“Professor,” formerly “The Skeptic,” Allison Hayward’s take on today’s argument (posted with permission from an Election Law Listserv post):
Several of the early birds, myself included, presumed that a single rehearing featuring a first-time SG, Ted Olson, a new Justice on the bench, AND a challenge (pretty much) to 2 USC 441b would be a high attendance event. Which it was, but I still think it remarkable that the early Bar Line crowd was lighter than WRTL. Are people still out of town? Pikers.
Hint to the Court Clerk. It’s called Fandango. Look into it.
Real power in Washington is when your mere presence brings the nation’s Solicitor General to your side for a quick, affectionate hello. All hail Nina Totenberg.
Other VIPs in attendance? Sens. John McCain and Russ Feingold (warmly welcomed by former Solicitor General Ted Olson — is this a new job trait?) Chris Dodd arrived later. Ted Olson, and his hair, which we love. We also liked Sonia Sotomayer’s collar treatment, which seemed well structured and flattering. Let’s face it – judicial robes are hard to pull off.
New seat assignments — and Scalia and Thomas get to sit together, with Chief Justice Roberts next to Scalia. Justice Breyer, now on the viewer’s right, demonstrated that he can brace his head in worried angst with his left hand as well as his right. Idle speculation preceding the argument was that his right hand would dominate, and he would end up addressing Justice Sotomayor, and the wall. This did not occur, to everybody’s great relief.
Once the argument began, it became clear that some things weren’t clear:
— There’s a separate federal law that prohibits foreign nationals from making contributions or expenditures in any election — federal, state, or local.
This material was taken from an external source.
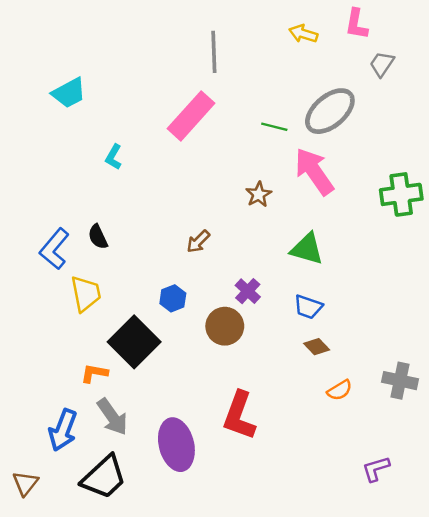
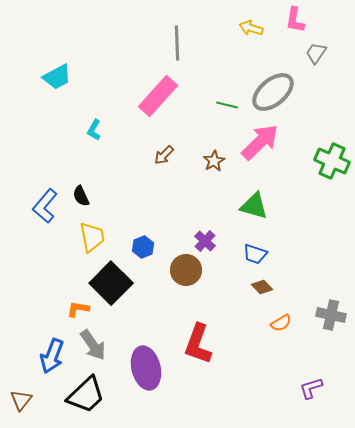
pink arrow: (314, 171) -> (260, 142), turned 81
green cross: (401, 194) -> (332, 161), turned 32
brown arrow: (198, 242) -> (164, 155), moved
yellow trapezoid: (86, 294) -> (92, 237), moved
That law is not at issue here, and the arguments about foreigners are different. I think the law has problems, if anyone were to challenge it, but so do a lot of things. Nevertheless, we were treated to several minutes of speculation about this. What a bargain, eh?
— Some Justice(s) still has/ve no idea what an “electioneering communication” is. Which, since apparently this may all fall apart in short order, is not something they should take time now to learn.
— Corporations aren’t people. Nobody thinks they are. This observation does nothing toward solving the issue before the Court. Sorry.
— Contributions and expenditures are not the same thing. Nobody thinks they are. Never have been. To think they ever were (even in the ’40s!) is to drink Bob Taft’s Kool-Aid. Ever hear of the Anti-Saloon League? Heh.
— When the SG speaks for the government, the Court is not that interested in what her personal construction of a case or statute might be. Not that she’s wrong, it’s just not appropriate. Moreover, no amount of big, juicy puffball questions about the record generated in McConnell can substitute for an advocate who seemed not in full mastery of either the legal material or of the Court’s atmosphere and conduct. Moreover, the fact General Kagan walked back into the “book” briarpatch after the first argument, well, … jeez.
Other incidents of note:
Chief Justice Roberts and Floyd Abrams both made use of an amicus brief I wrote. Let me say that I am sincerely touched and very grateful.
General Kagan made use (how direct I am not sure) of Adam Winkler’s work. He has a copyright on “other people’s money” in this context, no?
5-4 for Citizens United.
Cross fingers that there is one opinion for the Court joined by five justices. Then we will have something to work with. That scenario would be Scalia, Alito, Kennedy, articulating the interests that will be recognized as compelling when restricting corporate political expenditures, and finding inadequacies here or in tailoring.
Not so good: Scalia, Thomas and Kennedy want to jettison 441b, Roberts and Alito want some lesser solution, which shows more restraint, to be sure, but leave the fight to another day. Kennedy constructs something new. Citizens United wins, but everybody else loses.
Even so, there will be dissents!
Breyer: Will say something about how parties get screwed.
Sotomayor and Ginsburg will join an opinion that upholds 441b and the district court in Citizens United. It will not acknowledge that what is sauce for the corporation is sauce for the union.
Stevens will write separately and castigate modern politics.